A jagged border exists between Perry and Yell Counties in Arkansas. It comes with fifteen perfectly-aligned steps rising northeasterly like a superhuman staircase stenciled upon the landscape. The path traverses land and lakes alike, in a noticeably precise pattern.
It seemed rather unusual to me. More commonly one would expect to see a border drawn along a straight, diagonal line. Why sequenced steps? The general history of each county provides few clues. Yell County, the one towards the west of the sawtooth, formed on December 5, 1840. They named it for an early governor of Arkansas. It actually included two county seats, Dardanelle (western district) and Danville (eastern district). However, they built the county courthouse in Dardanelle.
Perry County came about thirteen days later, on December 18, 1840. It didn’t include the distinction of dual county seats. Nonetheless, they named it for a more interesting character: Commodore Oliver Hazard Perry, a hero of the War of 1812. Some also remember him as the brother of Commodore Matthew Perry who got credit for opening Japan to the western world in 1854.

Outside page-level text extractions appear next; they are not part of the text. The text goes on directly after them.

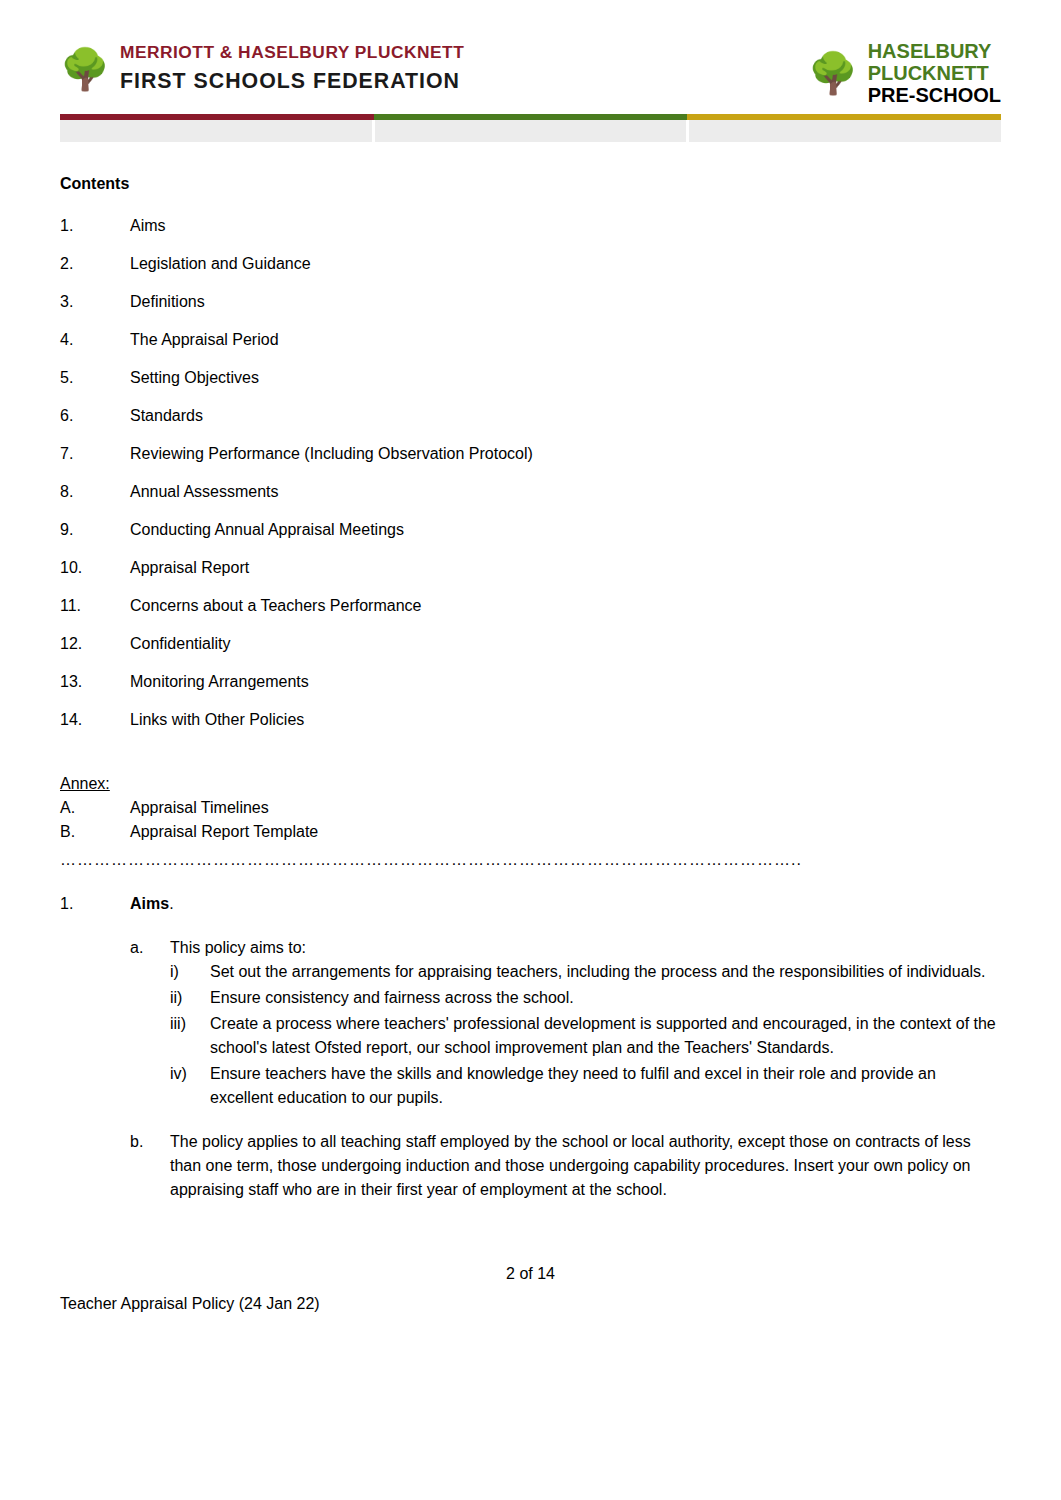🌳
MERRIOTT & HASELBURY PLUCKNETT FIRST SCHOOLS FEDERATION
🌳
HASELBURY
PLUCKNETT
PRE-SCHOOL
Contents
1. Aims
2. Legislation and Guidance
3. Definitions
4. The Appraisal Period
5. Setting Objectives
6. Standards
7. Reviewing Performance (Including Observation Protocol)
8. Annual Assessments
9. Conducting Annual Appraisal Meetings
10. Appraisal Report
11. Concerns about a Teachers Performance
12. Confidentiality
13. Monitoring Arrangements
14. Links with Other Policies
Annex:
A. Appraisal Timelines
B. Appraisal Report Template
…………………………………………………………………………………………………………………..
1. Aims.
a.
This policy aims to:
i) Set out the arrangements for appraising teachers, including the process and the responsibilities of individuals.
ii) Ensure consistency and fairness across the school.
iii) Create a process where teachers' professional development is supported and encouraged, in the context of the school's latest Ofsted report, our school improvement plan and the Teachers' Standards.
iv) Ensure teachers have the skills and knowledge they need to fulfil and excel in their role and provide an excellent education to our pupils.
b.
The policy applies to all teaching staff employed by the school or local authority, except those on contracts of less than one term, those undergoing induction and those undergoing capability procedures. Insert your own policy on appraising staff who are in their first year of employment at the school.
2 of 14
Teacher Appraisal Policy (24 Jan 22)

Both counties are dry. That means I won’t be stopping in either place for long when I visit them someday in pursuit of my brewery list.
When Did It Arise?
Formation stories for neither county mention a zig-zag border. Oddly, the steps seemed to be a much more recent phenomenon. I consulted a favorite tool, the Arkansas page of the Atlas of Historical County Boundaries. The Newberry Library of Chicago provides this wonderful tool for free. I use this site frequently for another of my other hobbies, genealogy. Knowledge of previous county boundaries helps one look in the right place for relevant government records.

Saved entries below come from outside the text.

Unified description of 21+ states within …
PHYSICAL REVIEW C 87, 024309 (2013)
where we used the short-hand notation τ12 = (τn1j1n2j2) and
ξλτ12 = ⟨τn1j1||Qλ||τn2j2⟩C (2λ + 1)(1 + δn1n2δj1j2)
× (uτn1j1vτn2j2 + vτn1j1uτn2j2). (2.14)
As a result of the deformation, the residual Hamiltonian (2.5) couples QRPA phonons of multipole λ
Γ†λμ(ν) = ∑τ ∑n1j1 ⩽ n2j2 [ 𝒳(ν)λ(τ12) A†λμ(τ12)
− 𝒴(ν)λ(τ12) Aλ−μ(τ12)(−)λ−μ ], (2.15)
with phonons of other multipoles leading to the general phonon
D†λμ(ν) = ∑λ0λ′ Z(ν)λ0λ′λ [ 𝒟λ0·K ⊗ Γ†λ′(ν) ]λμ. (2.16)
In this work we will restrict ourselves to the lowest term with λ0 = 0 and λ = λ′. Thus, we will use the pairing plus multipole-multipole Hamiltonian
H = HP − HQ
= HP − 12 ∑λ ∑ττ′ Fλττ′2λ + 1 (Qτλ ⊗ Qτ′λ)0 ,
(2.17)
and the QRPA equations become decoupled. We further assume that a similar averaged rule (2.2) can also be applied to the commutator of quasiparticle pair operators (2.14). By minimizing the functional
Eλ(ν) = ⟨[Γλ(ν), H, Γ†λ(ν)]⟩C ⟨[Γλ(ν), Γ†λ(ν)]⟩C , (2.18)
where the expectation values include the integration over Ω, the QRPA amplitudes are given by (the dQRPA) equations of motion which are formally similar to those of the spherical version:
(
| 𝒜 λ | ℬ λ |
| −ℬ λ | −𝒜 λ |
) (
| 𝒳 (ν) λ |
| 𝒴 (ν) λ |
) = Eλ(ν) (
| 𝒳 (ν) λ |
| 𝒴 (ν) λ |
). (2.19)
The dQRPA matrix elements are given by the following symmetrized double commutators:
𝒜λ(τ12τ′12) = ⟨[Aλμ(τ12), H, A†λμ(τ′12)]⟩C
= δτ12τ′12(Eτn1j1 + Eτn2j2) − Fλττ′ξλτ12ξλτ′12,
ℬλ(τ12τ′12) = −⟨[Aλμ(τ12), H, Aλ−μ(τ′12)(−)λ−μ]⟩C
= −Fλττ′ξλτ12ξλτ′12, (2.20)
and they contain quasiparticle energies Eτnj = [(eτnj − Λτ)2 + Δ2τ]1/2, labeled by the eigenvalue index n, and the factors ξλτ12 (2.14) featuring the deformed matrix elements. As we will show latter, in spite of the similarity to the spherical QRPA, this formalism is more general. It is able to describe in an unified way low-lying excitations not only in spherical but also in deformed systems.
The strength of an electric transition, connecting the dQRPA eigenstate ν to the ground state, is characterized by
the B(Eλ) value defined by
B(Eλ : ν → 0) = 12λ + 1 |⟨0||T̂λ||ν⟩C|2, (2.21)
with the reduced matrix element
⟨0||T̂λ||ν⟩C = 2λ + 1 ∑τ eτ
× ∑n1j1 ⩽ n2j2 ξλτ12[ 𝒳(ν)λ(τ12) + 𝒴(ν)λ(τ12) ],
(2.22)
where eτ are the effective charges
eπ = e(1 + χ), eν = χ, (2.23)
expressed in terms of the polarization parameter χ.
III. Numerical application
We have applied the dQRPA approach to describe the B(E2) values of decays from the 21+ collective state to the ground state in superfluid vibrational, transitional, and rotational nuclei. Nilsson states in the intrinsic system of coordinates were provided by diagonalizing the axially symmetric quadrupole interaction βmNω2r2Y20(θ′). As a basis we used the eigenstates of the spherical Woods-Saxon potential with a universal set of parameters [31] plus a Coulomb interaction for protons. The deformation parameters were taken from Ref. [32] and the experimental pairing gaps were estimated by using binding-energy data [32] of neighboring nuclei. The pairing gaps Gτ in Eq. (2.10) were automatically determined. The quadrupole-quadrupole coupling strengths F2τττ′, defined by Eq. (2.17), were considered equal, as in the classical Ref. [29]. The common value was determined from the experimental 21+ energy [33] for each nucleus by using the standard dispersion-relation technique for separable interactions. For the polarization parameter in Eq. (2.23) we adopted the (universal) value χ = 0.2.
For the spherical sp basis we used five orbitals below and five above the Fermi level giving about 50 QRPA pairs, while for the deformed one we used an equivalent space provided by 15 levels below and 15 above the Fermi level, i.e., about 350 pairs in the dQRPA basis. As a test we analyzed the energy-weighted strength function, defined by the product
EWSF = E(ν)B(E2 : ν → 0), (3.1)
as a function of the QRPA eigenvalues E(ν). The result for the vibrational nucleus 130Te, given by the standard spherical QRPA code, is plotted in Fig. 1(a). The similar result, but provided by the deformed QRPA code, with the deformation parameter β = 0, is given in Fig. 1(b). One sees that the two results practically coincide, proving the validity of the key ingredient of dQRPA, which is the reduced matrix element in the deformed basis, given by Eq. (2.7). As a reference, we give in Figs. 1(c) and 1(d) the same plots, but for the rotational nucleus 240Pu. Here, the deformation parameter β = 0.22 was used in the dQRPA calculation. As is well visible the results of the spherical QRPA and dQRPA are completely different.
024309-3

From this, I determined that the sawtooth does have some grounding in a much older, much longer line. Notice that I used the word “line” specifically, as in a single line and not a bunch of them cobbled together to form a staircase. The tool imposes historic county boundaries (black) atop the current boundary structure (white). The line appeared with an adjustment between Crawford County — which extended well into present-day Oklahoma at the time — and Pulaski County, that occurred on October 24, 1821. It comprises the northeastern half of what I’ve enclosed in the red box.
As an aside, Crawford and Pulaski still exist today in greatly diminished forms. Crawford county sits just north of Fort Smith, AR, with its seat in Van Buren (yes, Van Buren! — don’t you love how all these articles intertwine eventually?). Pulaski became the more important one. It serves as the home county for the Arkansas state capital, Little Rock.

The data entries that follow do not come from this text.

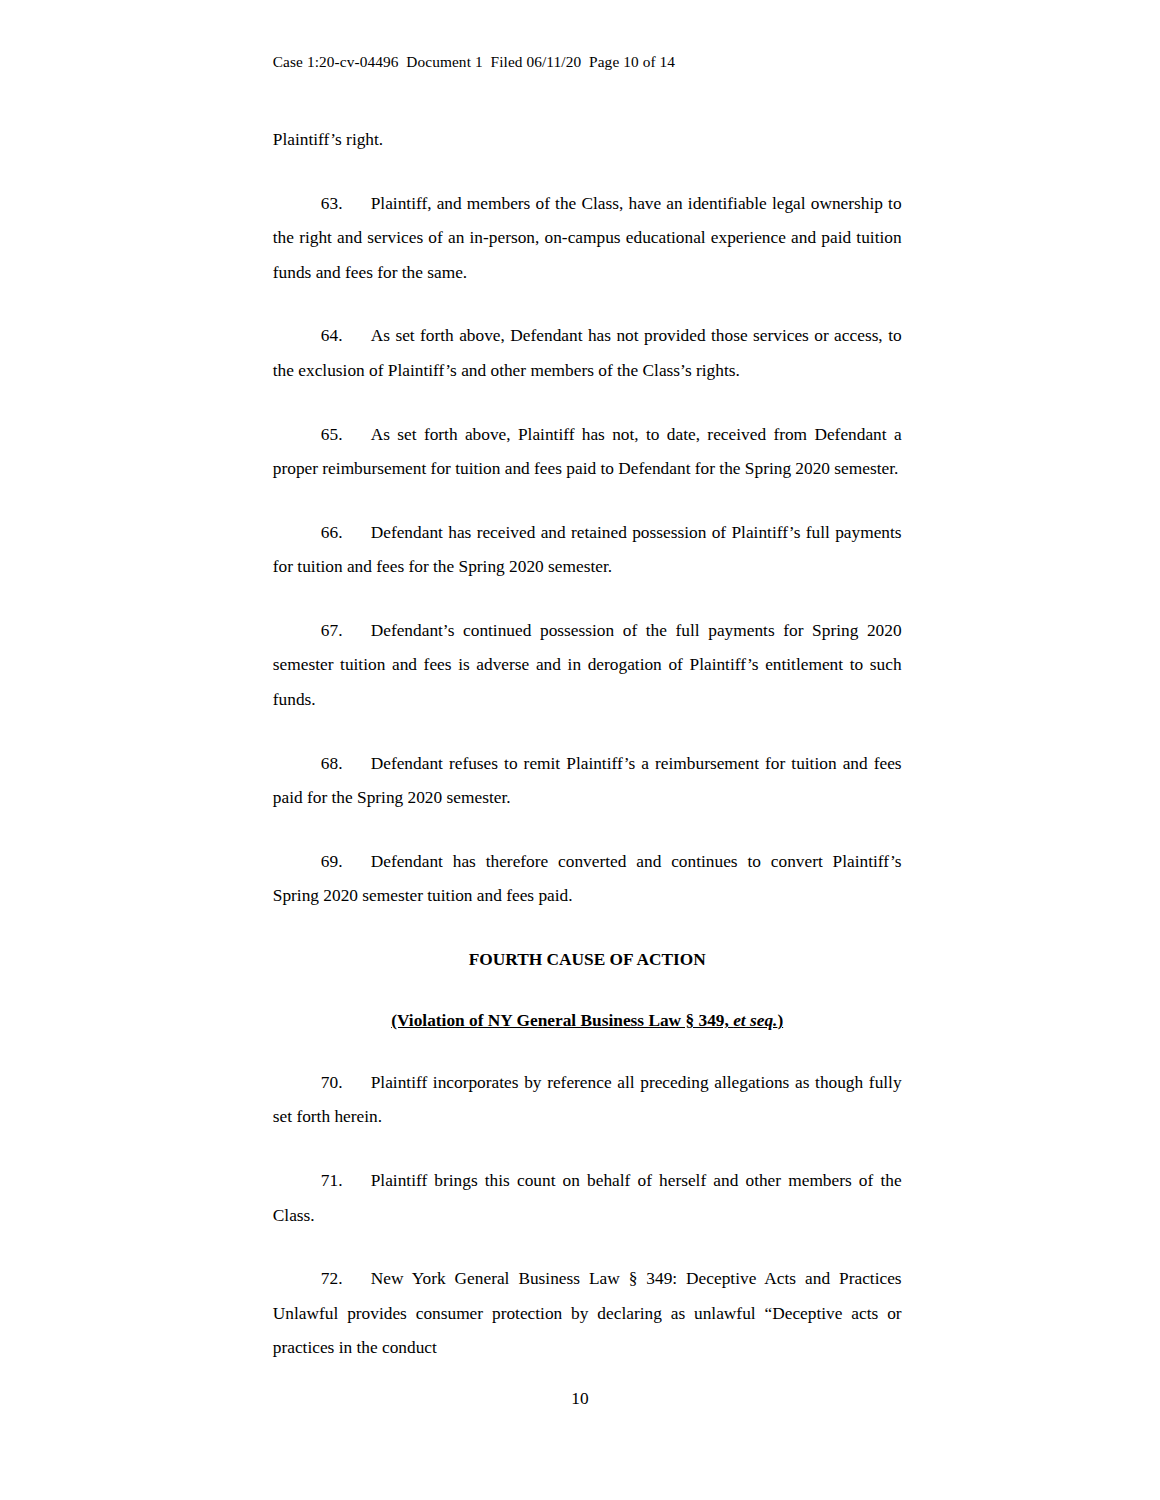Case 1:20-cv-04496 Document 1 Filed 06/11/20 Page 10 of 14
Plaintiff’s right.
63. Plaintiff, and members of the Class, have an identifiable legal ownership to the right and services of an in-person, on-campus educational experience and paid tuition funds and fees for the same.
64. As set forth above, Defendant has not provided those services or access, to the exclusion of Plaintiff’s and other members of the Class’s rights.
65. As set forth above, Plaintiff has not, to date, received from Defendant a proper reimbursement for tuition and fees paid to Defendant for the Spring 2020 semester.
66. Defendant has received and retained possession of Plaintiff’s full payments for tuition and fees for the Spring 2020 semester.
67. Defendant’s continued possession of the full payments for Spring 2020 semester tuition and fees is adverse and in derogation of Plaintiff’s entitlement to such funds.
68. Defendant refuses to remit Plaintiff’s a reimbursement for tuition and fees paid for the Spring 2020 semester.
69. Defendant has therefore converted and continues to convert Plaintiff’s Spring 2020 semester tuition and fees paid.
FOURTH CAUSE OF ACTION
(Violation of NY General Business Law § 349, et seq.)
70. Plaintiff incorporates by reference all preceding allegations as though fully set forth herein.
71. Plaintiff brings this count on behalf of herself and other members of the Class.
72. New York General Business Law § 349: Deceptive Acts and Practices Unlawful provides consumer protection by declaring as unlawful “Deceptive acts or practices in the conduct
10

The Line Became a Sawtooth
I checked all manner of historic maps of Arkansas online. Then I went through the Newberry tool adjusting various dates. I observed that it remained a single diagonal line throughout much of the Nineteenth Century. It stayed that way even as various other county boundaries changed and solidified elsewhere within Arkansas.
Newberry finally displayed a sawtooth starting on April 8, 1891. I used that to search the the Acts of Arkansas on Google Books. On that date, Act CLXV (“to Define the Lines Between the Counties of Yell and Perry”) came into existence. It also moved a small triangle of southwestern Perry into neighboring Yell.
The Act contained numerous references to townships/ranges and sections familiar to those who have ever had to work with the Public Land Survey System (again, very important for genealogists and personal historians). I then used a tool provided by Earth Point to superimpose the existing Arkansas township grid upon the Arkansas county line structure in Google Earth.
Orange lines denote townships/ranges and purple lines denote sections. Notice the classic 36 sections — a mile on each side — within each township. The sawtooth boundary between Perry and Yell appears as a faint whiter line rising diagonally from the southwest corner heading to the northeast. Sure enough, it snaps directly onto the township grid.
Inconclusive
That explained the basis for the weird county boundary but not the reason. Unfortunately, this will require greater research than I could muster using sources easily available to me. I could speculate that it saved the state money because the new county boundaries didn’t need to be resurveyed. Also it would have simplified land ownership and taxation records because township sections would fall entirely within one county or the other. Who knows, maybe even a wealthy or influential individual wanted all of his land to be placed within a specific county. Stranger things have happened.
Whatever the reason, it’s one of the more unusual boundaries I’ve ever seen.